Persistence in Ferromagnetic Ordering: Dependence upon initial configuration

TL;DR

This study investigates how the initial temperature affects the ordering dynamics in ferromagnets modeled by the Ising model, revealing different persistence behaviors and a potential new universality class at critical initial conditions.

Contribution

It introduces a detailed analysis of the impact of initial temperature on persistence and domain growth, identifying a possible new universality class at the critical initial temperature.

Findings

Persistence exponents vary with initial temperature and dimension.

A new universality class emerges at initial temperature equal to critical temperature.

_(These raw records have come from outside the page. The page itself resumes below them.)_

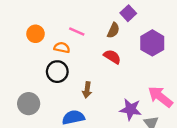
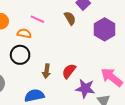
brown semicircle: (113, 30) -> (70, 18), turned -56
red semicircle: (112, 57) -> (69, 71), moved, turned -84

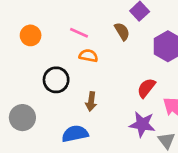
orange semicircle: (24, 33) -> (88, 56), moved
red semicircle: (69, 71) -> (146, 88), moved

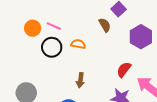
pink line: (79, 33) -> (54, 26), moved
black circle: (56, 80) -> (52, 47), moved

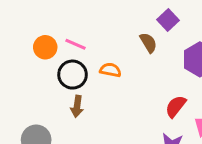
brown arrow: (80, 80) -> (77, 106), moved

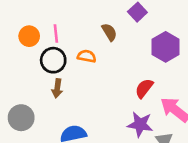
brown semicircle: (148, 43) -> (109, 32), moved
pink line: (76, 44) -> (56, 33), turned 60

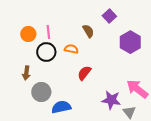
brown arrow: (57, 88) -> (26, 73), moved
red semicircle: (144, 88) -> (84, 73), moved
gray circle: (21, 118) -> (41, 92), moved

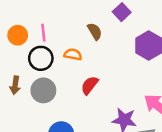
gray circle: (41, 92) -> (43, 90), moved

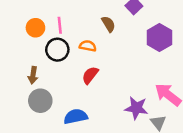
red semicircle: (90, 85) -> (90, 75), moved
gray circle: (43, 90) -> (40, 101), moved

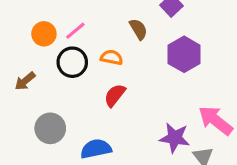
pink line: (60, 25) -> (75, 31), turned 56
purple hexagon: (159, 37) -> (184, 54), moved
brown arrow: (33, 75) -> (25, 81), moved, turned 42

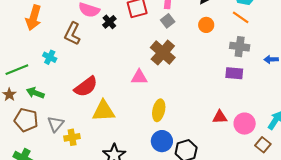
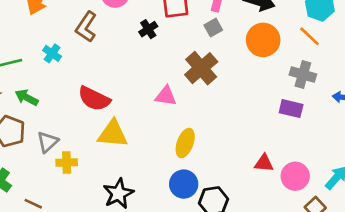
black cross: (109, 22) -> (148, 29), moved
orange circle: (206, 25) -> (263, 40), size x1.6
red semicircle: (86, 87) -> (94, 99), turned 55

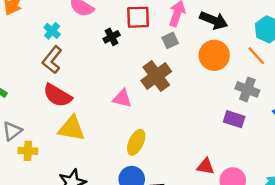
brown L-shape: (86, 27) -> (52, 60), moved
cyan cross: (52, 53) -> (52, 31), moved

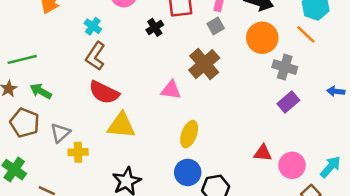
gray cross: (247, 89) -> (285, 67), moved
purple rectangle: (234, 119) -> (288, 102), turned -54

Domain growth is largely unaffected by initial temperature.

Abstract

We study the dynamics of ordering in ferromagnets via Monte Carlo simulations of the Ising model, employing the Glauber spin-flip mechanism, in space dimensions $d=2$ and $3$. Results for the persistence probability and the domain growth are discussed for quenches to various temperatures ($T_f$) below the critical one ($T_{c}$), from different initial temperatures $T_{i} \geq T_{c}$. In long time limit, for $T_{i} > T_{c}$, the persistence probability exhibits power-law decay with exponents $\theta \simeq 0.22$ and $\simeq 0.18$ in $d=2$ and $3$, respectively. For finite $T_i$, the early time behavior is a different power-law whose life-time diverges and exponent decreases as $T_{i} \rightarrow T_{c}$. The crossover length between the two steps diverges as the equilibrium correlation length. $T_i=T_c$ is expected to provide a {\it{new universality class}} for which we obtain $\theta \simeq 0.035$ in $d=2$ and $\simeq 0.10$ in $d=3$. The time dependence of the average domain size $\ell$, however, is observed to be rather insensitive to the choice of $T_i$.